—To identify specific communication behaviors associated with malpractice history in primary care physicians and surgeons.
—Comparison of communication behaviors of "claims" vs "no-claims" physicians using audiotapes of 10 routine office visits per physician.
—One hundred twenty-four physician offices in Oregon and Colorado.
—Fifty-nine primary care physicians (general internists and family practitioners) and 65 general and orthopedic surgeons and their patients. Physicians were classified into no-claims or claims (≥2 lifetime claims) groups based on insurance company records and were stratified by years in practice and specialty.
Main Outcome Measures.
—Audiotape analysis using the Roter Interaction Analysis System.

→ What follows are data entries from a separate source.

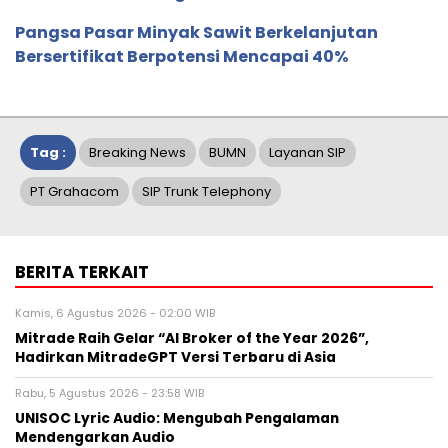
Pangsa Pasar Minyak Sawit Berkelanjutan
Bersertifikat Berpotensi Mencapai 40%
Tag :
Breaking News
BUMN
Layanan SIP
PT Grahacom
SIP Trunk Telephony
BERITA TERKAIT
Kamis, 6 Agustus 2026 - 02:00 WIB
Mitrade Raih Gelar “AI Broker of the Year 2026”,
Hadirkan MitradeGPT Versi Terbaru di Asia
Rabu, 5 Agustus 2026 - 23:58 WIB
UNISOC Lyric Audio: Mengubah Pengalaman
Mendengarkan Audio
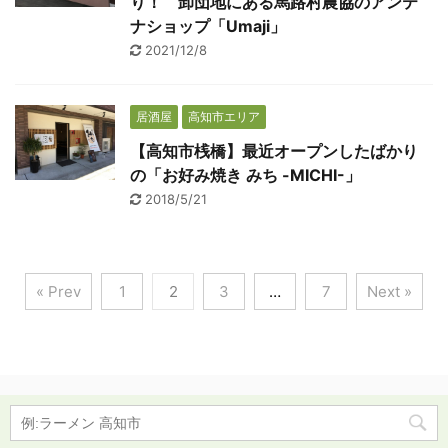
り！ 卸団地にある馬路村農協のアンテ
ナショップ「Umaji」
2021/12/8
居酒屋
高知市エリア
【高知市桟橋】最近オープンしたばかり
の「お好み焼き みち -MICHI-」
2018/5/21
« Prev
1
2
3
…
7
Next »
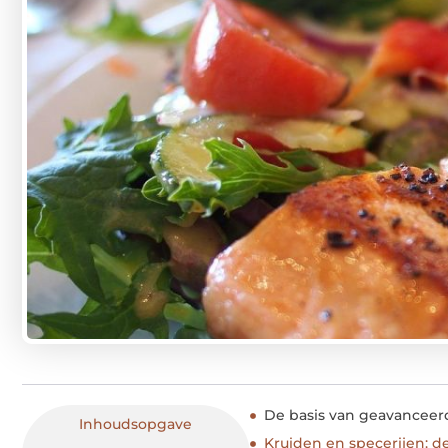
De basis van geavanceer
Inhoudsopgave
Kruiden en specerijen: 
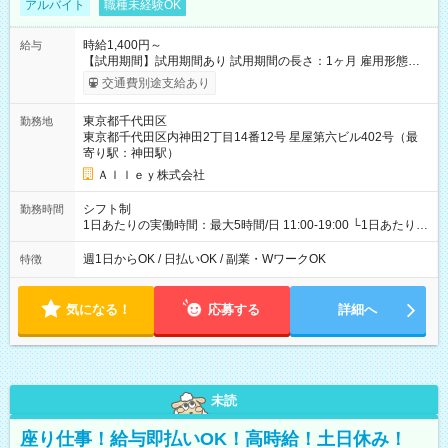
アルバイト
職種未経験OK
時給1,400円～
給与
【試用期間】試用期間あり 試用期間の長さ：1ヶ月 雇用形態、
給与は本採用時と同じです。
交通費別途支給あり
東京都千代田区
勤務地
東京都千代田区内神田2丁目14番12号 星屋第六ビル402号（最
寄り駅：神田駅）
Ａｌｌｅｙ株式会社
シフト制
勤務時間
1日あたりの実働時間：最大5時間/日 11:00-19:00 └1日あたりの
実働時間：1-5時間 └上記の時間帯内であれば、いつでも勤務可
能！ └平日・土曜日の中で、お好きな曜日でご勤務いただけま
週1日からOK / 日払いOK / 副業・WワークOK
特徴
す！ 【シフト例】 ・11:00～14:00 ・16:30～19:00 ・13:00～
18:00 などのように、自由な働き方が可能なお仕事です！
気になる！
応募する
詳細へ
未読
座り仕事！給与即払いOK！高時給！土日休み！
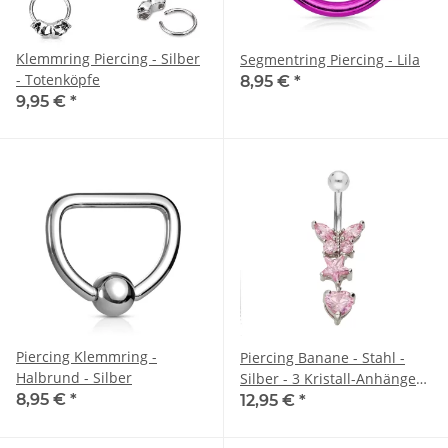
Klemmring Piercing - Silber
Segmentring Piercing - Lila
- Totenköpfe
8,95 €
*
9,95 €
*
Piercing Klemmring -
Piercing Banane - Stahl -
Halbrund - Silber
Silber - 3 Kristall-Anhänger -
8,95 €
*
Pink
12,95 €
*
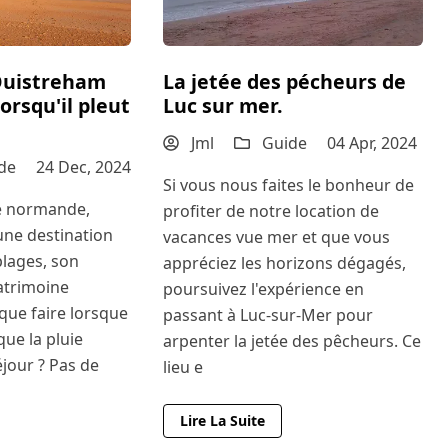
Ouistreham
La jetée des pécheurs de
lorsqu'il pleut
Luc sur mer.
Jml
Guide
04 Apr, 2024
de
24 Dec, 2024
Si vous nous faites le bonheur de
te normande,
profiter de notre location de
une destination
vacances vue mer et que vous
plages, son
appréciez les horizons dégagés,
atrimoine
poursuivez l'expérience en
que faire lorsque
passant à Luc-sur-Mer pour
 que la pluie
arpenter la jetée des pêcheurs. Ce
éjour ? Pas de
lieu e
Lire La Suite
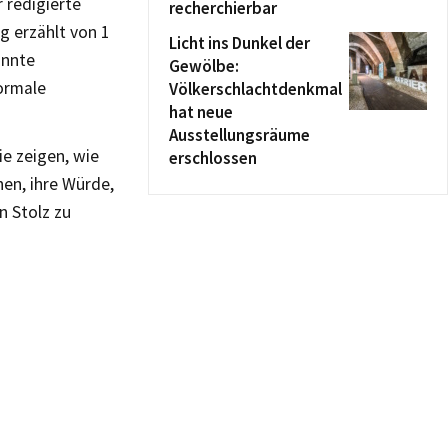
 redigierte
recherchierbar
g erzählt von 1
Licht ins Dunkel der
annte
Gewölbe:
normale
Völkerschlachtdenkmal
hat neue
Ausstellungsräume
ie zeigen, wie
erschlossen
en, ihre Würde,
n Stolz zu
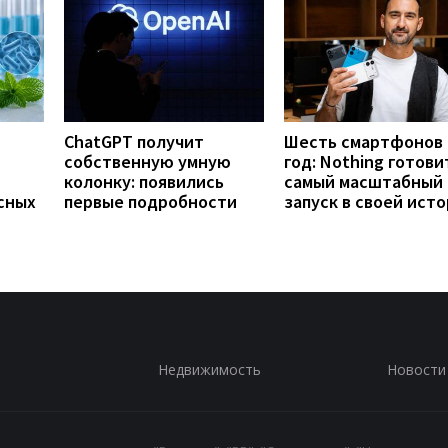
ChatGPT получит
Шесть смартфонов 
собственную умную
год: Nothing готови
колонку: появились
самый масштабный
сных
первые подробности
запуск в своей ист
Недвижимость
Новости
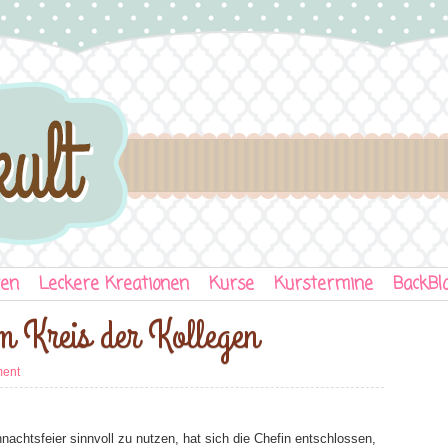
ten
Leckere Kreationen
Kurse
Kurstermine
BackBl
m Kreis der Kollegen
ment
achtsfeier sinnvoll zu nutzen, hat sich die Chefin entschlossen,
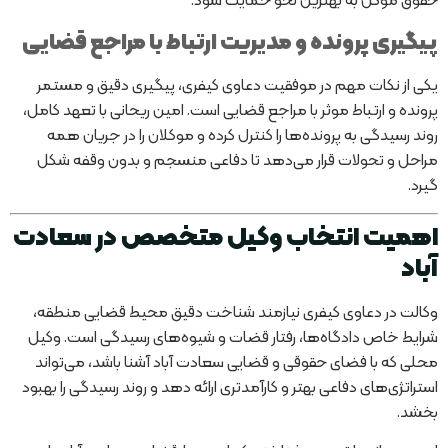
حقوق موکل به بهترین نحو حمایت شود.
پیگیری پرونده و مدیریت ارتباط با مراجع قضایی
یکی از نکات مهم در موفقیت دعاوی کیفری، پیگیری دقیق و مستمر
پرونده و ارتباط موثر با مراجع قضایی است. امین ریحانی با تعهد کامل،
روند رسیدگی به پرونده‌ها را کنترل کرده و موکلان را در جریان همه
مراحل و تحولات قرار می‌دهد تا دفاعی منسجم و بدون وقفه شکل
گیرد.
اهمیت انتخاب وکیل متخصص در سعادت
آباد
وکالت در دعاوی کیفری نیازمند شناخت دقیق محیط قضایی منطقه،
شرایط خاص دادگاه‌ها، رفتار قضات و شیوه‌های رسیدگی است. وکیل
محلی که با فضای حقوقی و قضایی سعادت آباد آشنا باشد، می‌تواند
استراتژی‌های دفاعی بهتر و کارآمدتری ارائه دهد و روند رسیدگی را بهبود
بخشد.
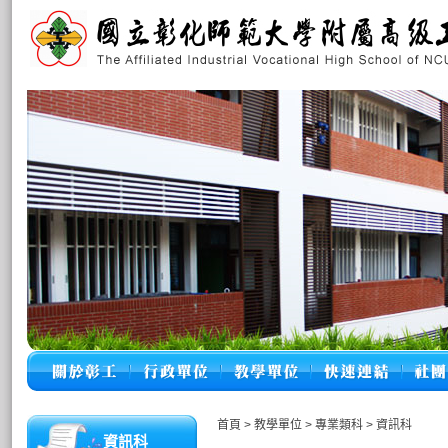
首頁
>
教學單位
>
專業類科
>
資訊科
資訊科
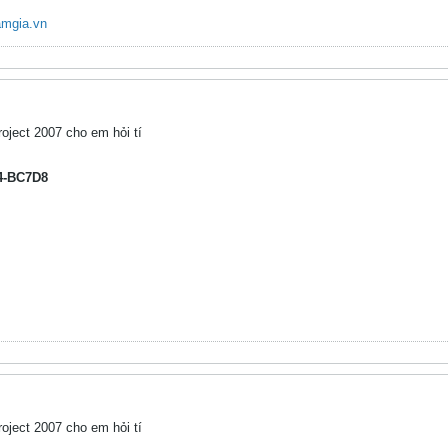
mgia.vn
oject 2007 cho em hỏi tí
4-BC7D8
oject 2007 cho em hỏi tí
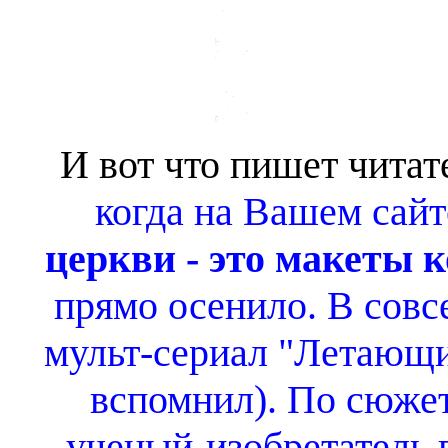
И вот что пишет читат
когда на Вашем сайт
церкви - это макеты 
прямо осенило. В совс
мульт-сериал "Летающий
вспомнил). По сюжет
ученый-изобретатель 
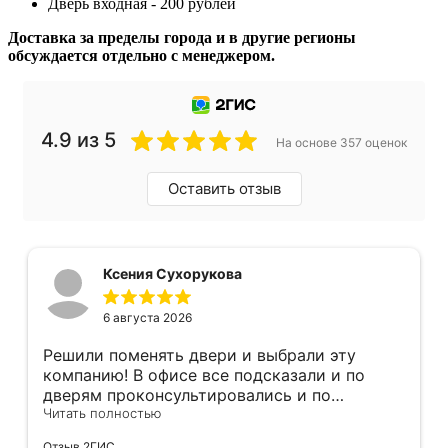
Дверь входная - 200 рублей
Доставка за пределы города и в другие регионы
обсуждается отдельно с менеджером.
4.9 из 5
На основе 357 оценок
Оставить отзыв
Ксения Сухорукова
6 августа 2026
Решили поменять двери и выбрали эту
компанию! В офисе все подсказали и по
дверям проконсультировались и по
фурнитуре. Анастасия ответила на все
Читать полностью
вопросы. Изготовление точно в срок!
Отзыв 2ГИС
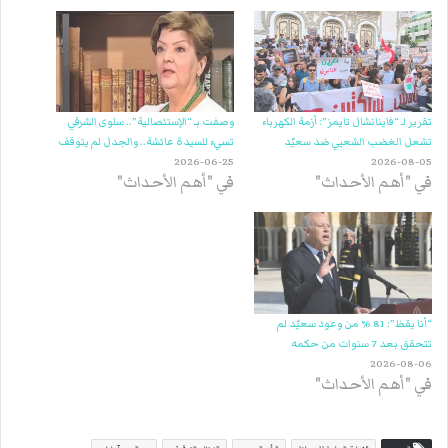
تقرير لـ “فاينانشال تايمز”: أزمة الكهرباء
وصفت بـ “الإستئصالية”.. سلوى الشرفي
تشعل الغضب الشعبي ضد سعيّد
تسيء للسيدة عائشة.. والجدل لم يتوقف
2026-06-25
2026-08-05
في "أهم الأحداث"
في "أهم الأحداث"
“أنا يقظ”: 81 % من وعود سعيّد لم
تتحقق بعد 7 سنوات من حكمه
2026-08-06
في "أهم الأحداث"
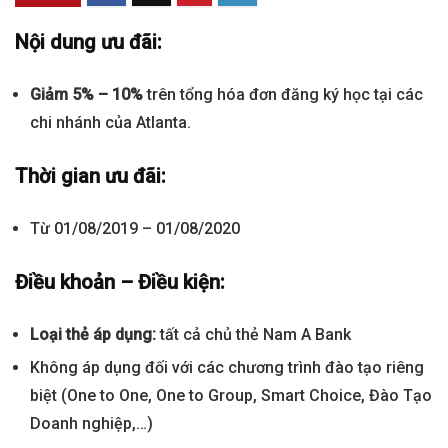
Nội dung ưu đãi:
Giảm 5% – 10%
trên tổng hóa đơn đăng ký học tại các
chi nhánh của Atlanta.
Thời gian ưu đãi:
Từ 01/08/2019 – 01/08/2020
Điều khoản – Điều kiện:
Loại thẻ áp dụng:
tất cả chủ thẻ Nam A Bank
Không áp dụng đối với các chương trình đào tạo riêng
biệt (One to One, One to Group, Smart Choice, Đào Tạo
Doanh nghiệp,…)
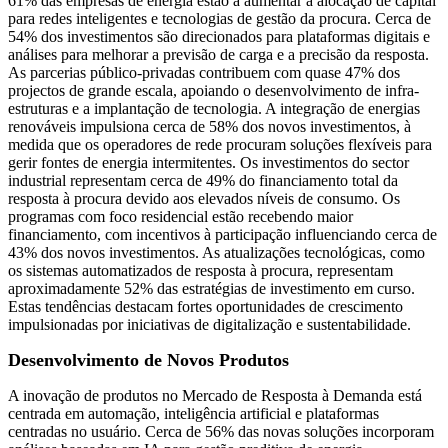
61% das empresas de energia estão a aumentar a alocação de capital
para redes inteligentes e tecnologias de gestão da procura. Cerca de
54% dos investimentos são direcionados para plataformas digitais e
análises para melhorar a previsão de carga e a precisão da resposta.
As parcerias público-privadas contribuem com quase 47% dos
projectos de grande escala, apoiando o desenvolvimento de infra-
estruturas e a implantação de tecnologia. A integração de energias
renováveis ​​impulsiona cerca de 58% dos novos investimentos, à
medida que os operadores de rede procuram soluções flexíveis para
gerir fontes de energia intermitentes. Os investimentos do sector
industrial representam cerca de 49% do financiamento total da
resposta à procura devido aos elevados níveis de consumo. Os
programas com foco residencial estão recebendo maior
financiamento, com incentivos à participação influenciando cerca de
43% dos novos investimentos. As atualizações tecnológicas, como
os sistemas automatizados de resposta à procura, representam
aproximadamente 52% das estratégias de investimento em curso.
Estas tendências destacam fortes oportunidades de crescimento
impulsionadas por iniciativas de digitalização e sustentabilidade.
Desenvolvimento de Novos Produtos
A inovação de produtos no Mercado de Resposta à Demanda está
centrada em automação, inteligência artificial e plataformas
centradas no usuário. Cerca de 56% das novas soluções incorporam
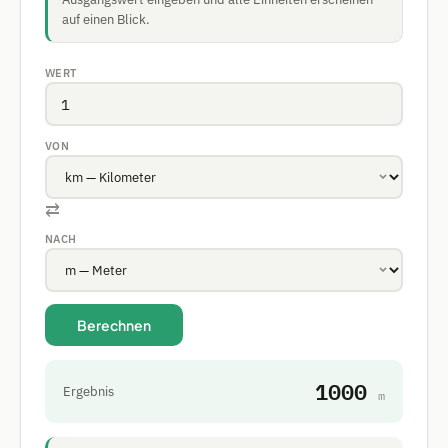
auf einen Blick.
WERT
VON
⇄
NACH
Berechnen
1000
Ergebnis
m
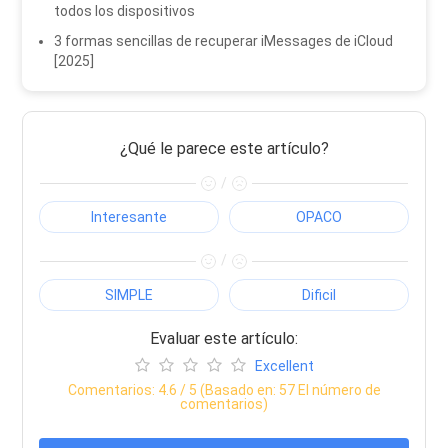
todos los dispositivos
3 formas sencillas de recuperar iMessages de iCloud
[2025]
¿Qué le parece este artículo?
/
Interesante
OPACO
/
SIMPLE
Dificil
Evaluar este artículo:
Excellent
Comentarios:
4.6
/ 5 (Basado en:
57
El número de
comentarios)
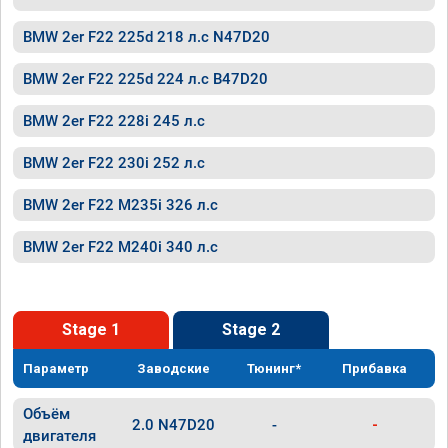
BMW 2er F22 225d 218 л.с N47D20
BMW 2er F22 225d 224 л.с B47D20
BMW 2er F22 228i 245 л.с
BMW 2er F22 230i 252 л.с
BMW 2er F22 M235i 326 л.с
BMW 2er F22 M240i 340 л.с
Stage 1
Stage 2
Параметр
Заводские
Тюнинг*
Прибавка
Объём
2.0 N47D20
-
-
двигателя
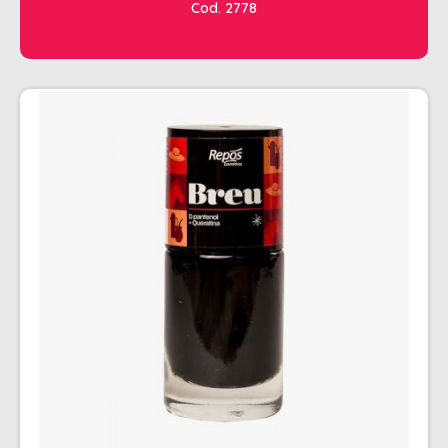
Cod. 2778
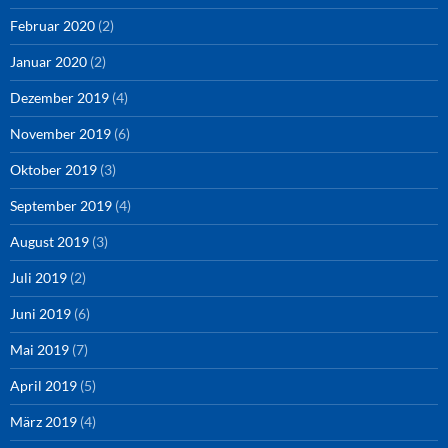
Februar 2020
(2)
Januar 2020
(2)
Dezember 2019
(4)
November 2019
(6)
Oktober 2019
(3)
September 2019
(4)
August 2019
(3)
Juli 2019
(2)
Juni 2019
(6)
Mai 2019
(7)
April 2019
(5)
März 2019
(4)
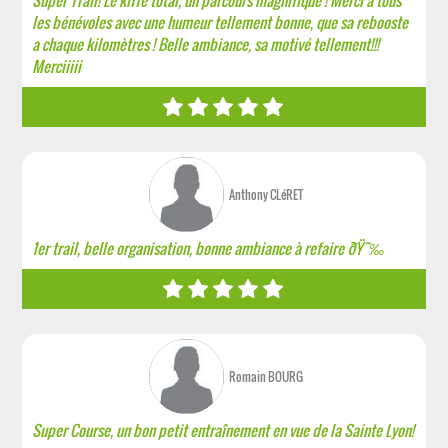
Super Trail! Le kiffe total, un parcours magnifique ! Merci a tous
les bénévoles avec une humeur tellement bonne, que sa rebooste
a chaque kilomètres ! Belle ambiance, sa motivé tellement!!!
Merciiiii
Anthony CLéRET
1er trail, belle organisation, bonne ambiance à refaire ðŸ˜‰
Romain BOURG
Super Course, un bon petit entraînement en vue de la Sainte Lyon!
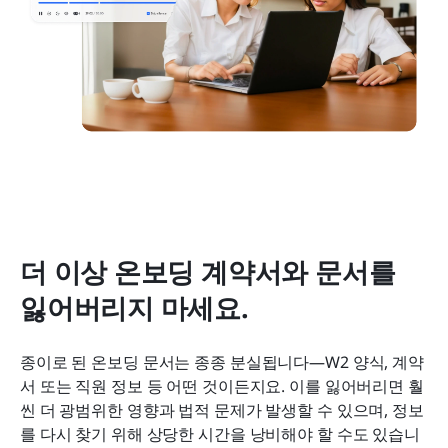
더 이상 온보딩 계약서와 문서를 
잃어버리지 마세요.
종이로 된 온보딩 문서는 종종 분실됩니다—W2 양식, 계약
서 또는 직원 정보 등 어떤 것이든지요. 이를 잃어버리면 훨
씬 더 광범위한 영향과 법적 문제가 발생할 수 있으며, 정보
를 다시 찾기 위해 상당한 시간을 낭비해야 할 수도 있습니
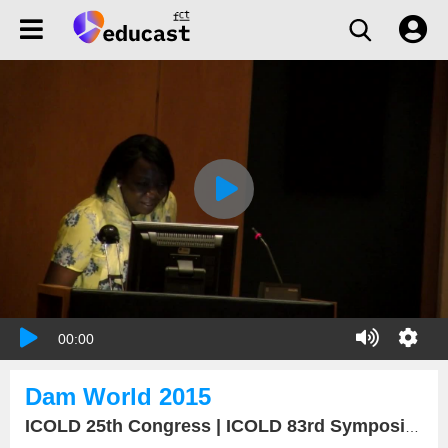
00:00
Dam World 2015
ICOLD 25th Congress | ICOLD 83rd Symposium yHdropower15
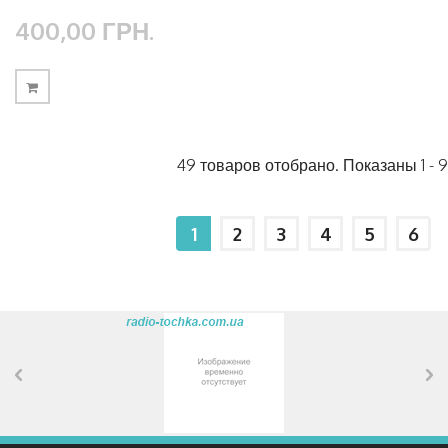
400,00 ГРН.
49 товаров отобрано. Показаны 1 - 9
1
2
3
4
5
6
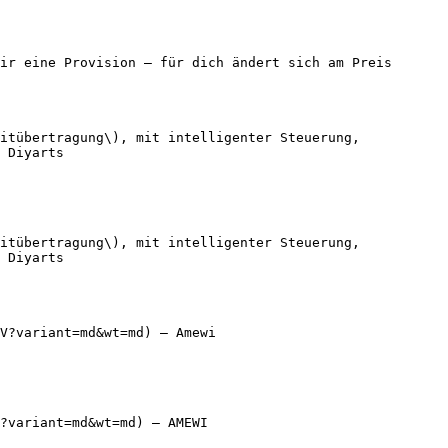
ir eine Provision — für dich ändert sich am Preis 
itübertragung\), mit intelligenter Steuerung, 
 Diyarts

itübertragung\), mit intelligenter Steuerung, 
 Diyarts

V?variant=md&wt=md) — Amewi

?variant=md&wt=md) — AMEWI
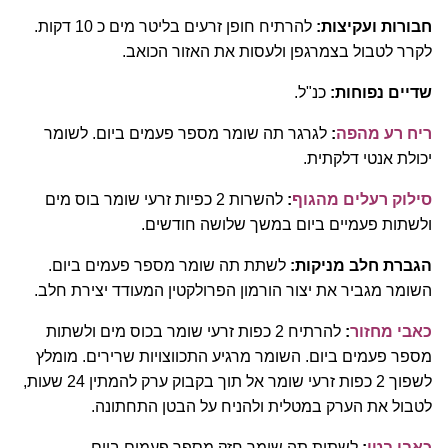
חבורות ועקיצות:
להרתיח חופן זרעים בליטר מים כ 10 דקות.
לקרר לטבול בצמרגפן ולעסות את האזור הכואב.
שדיים נפוחות:
כנ"ל.
ריח רע מהפה
:
לגרגר תה שומר מספר פעמים ביום. לשומר
יכולת אנטי דלקתית.
סילוק רעלים מהגוף
:
להשרות 2 כפיות זרעי שומר בוס מים
ולשתות פעמיים ביום במשך שלושה חודשים.
הגברת חלב מניקות:
לשתת תה שומר מספר פעמים ביום.
השומר מגביר את יצור הורמון הפרולקטין המעודד יצירת חלב.
כאבי מחזור
:
להרתיח 2 כפות זרעי שומר בכוס מים ולשתות
מספר פעמים ביום. השומר מרגיע התכווצויות שרירים. מומלץ
לשפוך 2 כפות זרעי שומר אל תוך בקבוק ערק להמתין 24 שעות,
לטבול את הערק במטלית ולהניח על הבטן התחתונה.
כאבי בטן
:
לשתות תה שומר חזק מספר פעמים ביום.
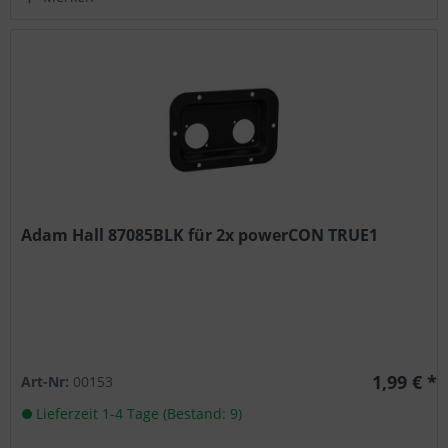
Adam Hall 87085BLK für 2x powerCON TRUE1
1,99 € *
Art-Nr:
00153
Lieferzeit 1-4 Tage (Bestand: 9)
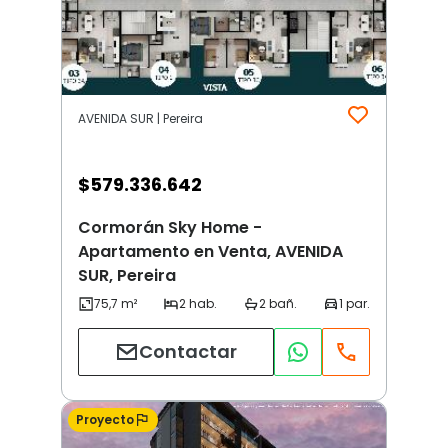
AVENIDA SUR | Pereira
$
579.336.642
Cormorán Sky Home -
Apartamento en Venta, AVENIDA
SUR, Pereira
Contactar
Proyecto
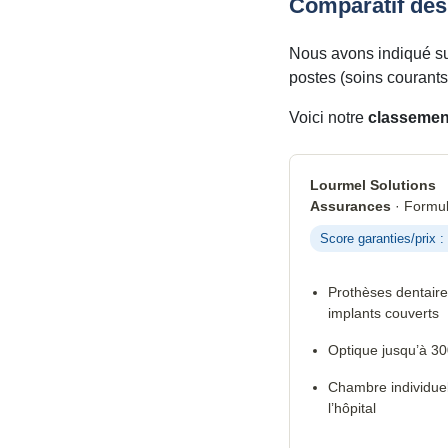
Comparatif des
Nous avons indiqué s
postes (soins courants,
Voici notre
classement
Lourmel Solutions
Assurances
· Formul
Score garanties/prix :
Prothèses dentaire
implants couverts
Optique jusqu’à 30
Chambre individuel
l’hôpital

—Significant differences in communication behaviors of no-claims and claims physicians were identified in primary care physicians but not in surgeons. Compared with claims primary care physicians, no-claims primary care physicians used more statements of orientation (educating patients about what to expect and the flow of a visit), laughed and used humor more, and tended to use more facilitation (soliciting patients' opinions, checking understanding, and encouraging patients to talk). No-claims primary care physicians spent longer in routine visits than claims primary care physicians (mean, 18.3 vs 15.0 minutes), and the length of the visit had an independent effect in predicting claims status. The multivariable model for primary care improved the prediction of claims status by 57% above chance (90% confidence interval, 33%-73%). Multivariable models did not significantly improve prediction of claims status for surgeons.
—Routine physician-patient communication differs in primary care physicians with vs without prior malpractice claims. In contrast, the study did not find communication behaviors to distinguish between claims vs no-claims surgeons. The study identifies specific and teachable communication behaviors associated with fewer malpractice claims for primary care physicians. Physicians can use these findings as they seek to improve communication and decrease malpractice risk. Malpractice insurers can use this information to guide malpractice risk prevention and education for primary care physicians but should not assume that it is appropriate to teach similar behaviors to other specialty groups.